Sunday, June 03, 2007

La Philosophie Dans La Jardin


Worry not, I shall not torture you more with my mangling of the french language. Nor will we pay any more than a passing nod to the Marquis. Hallett’s Mountain, as I am sure the gentle reader knows, leaves that kind of thing to others.
Its just that Asbo and I have been having some ‘man time’ together in the garden. I noticed that the cats had not finished their breakfast. The weather has been hot and close to thunder. They go off their Tesco cat chunks in times like this. They twitch in the secret shady spots and look for an endangered species to mock.
Asbo is always glad to clear up and so I sit with him for a little. Taking time off from the rhythmic scything of bracken that has left my mind free to wander elsewhere. While he eats his way through his second, and third breakfast I take a cool one from the fridge to the garden chair. We pass the time of day, watching the swallows dip across Cae Dan Ty.
The silence between us is easy. We mellow away.
After a while the swallows dip lower.
“You know mate, I reckon there could be a thunder storm any time now. Do you think I should unplug the phone?”
Asbo raises a quizzical eyebrow. Failing to detect any nuance of the word ‘walk’ he returns to his task. Perhaps he also considers the echo of the lone tree falling deep in the remote forest.
Far across the valley the skies darken ominously.
“I’d better get the line out of the modem as well.”
Asbo smiles at the follies of men and munches on. The thought of one hand clapping crosses his doggy countenance. How on earth would that be of any use if you wanted a biscuit.
The first flickers of lightening cross the miles, the radio inside the houses crackles. After long pause a few bass rumbles track around Craig Celynin and reflect upon us.
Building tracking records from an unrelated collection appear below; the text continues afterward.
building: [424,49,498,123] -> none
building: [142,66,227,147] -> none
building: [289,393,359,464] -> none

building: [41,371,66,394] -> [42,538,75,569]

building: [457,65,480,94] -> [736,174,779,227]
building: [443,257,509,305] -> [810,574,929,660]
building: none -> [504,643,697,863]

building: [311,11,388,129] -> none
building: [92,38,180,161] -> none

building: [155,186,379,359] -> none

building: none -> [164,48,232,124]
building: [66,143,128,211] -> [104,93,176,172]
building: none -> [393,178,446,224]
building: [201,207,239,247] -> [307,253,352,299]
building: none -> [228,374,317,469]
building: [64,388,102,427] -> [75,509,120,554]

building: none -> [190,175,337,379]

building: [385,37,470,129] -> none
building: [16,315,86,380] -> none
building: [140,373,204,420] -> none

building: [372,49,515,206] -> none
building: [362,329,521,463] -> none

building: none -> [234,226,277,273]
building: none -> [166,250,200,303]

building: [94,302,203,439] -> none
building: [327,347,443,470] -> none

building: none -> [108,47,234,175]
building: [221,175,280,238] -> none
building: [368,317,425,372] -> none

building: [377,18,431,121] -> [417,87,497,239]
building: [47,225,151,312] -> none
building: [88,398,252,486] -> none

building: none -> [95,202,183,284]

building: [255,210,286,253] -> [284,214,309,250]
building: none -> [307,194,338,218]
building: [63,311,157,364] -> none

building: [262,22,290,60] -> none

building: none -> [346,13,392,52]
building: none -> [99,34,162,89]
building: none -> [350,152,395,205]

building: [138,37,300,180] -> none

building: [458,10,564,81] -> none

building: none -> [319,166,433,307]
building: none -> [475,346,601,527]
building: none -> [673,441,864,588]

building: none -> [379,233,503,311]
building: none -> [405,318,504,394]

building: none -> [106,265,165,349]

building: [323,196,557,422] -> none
The air temperature suddenly chills.
But the practical time for reflection is past.
Sitting with a beer at the garden table has its merits but we will soon be cold and wet if we don’t stir our stumps. I drain the glass and turn to my friend.
“Time to pack up and sit by the fire mate?”
Asbo shrugs off his canine philosophising.
Spits out the last chunk of the previously oval cats bowl and grunts.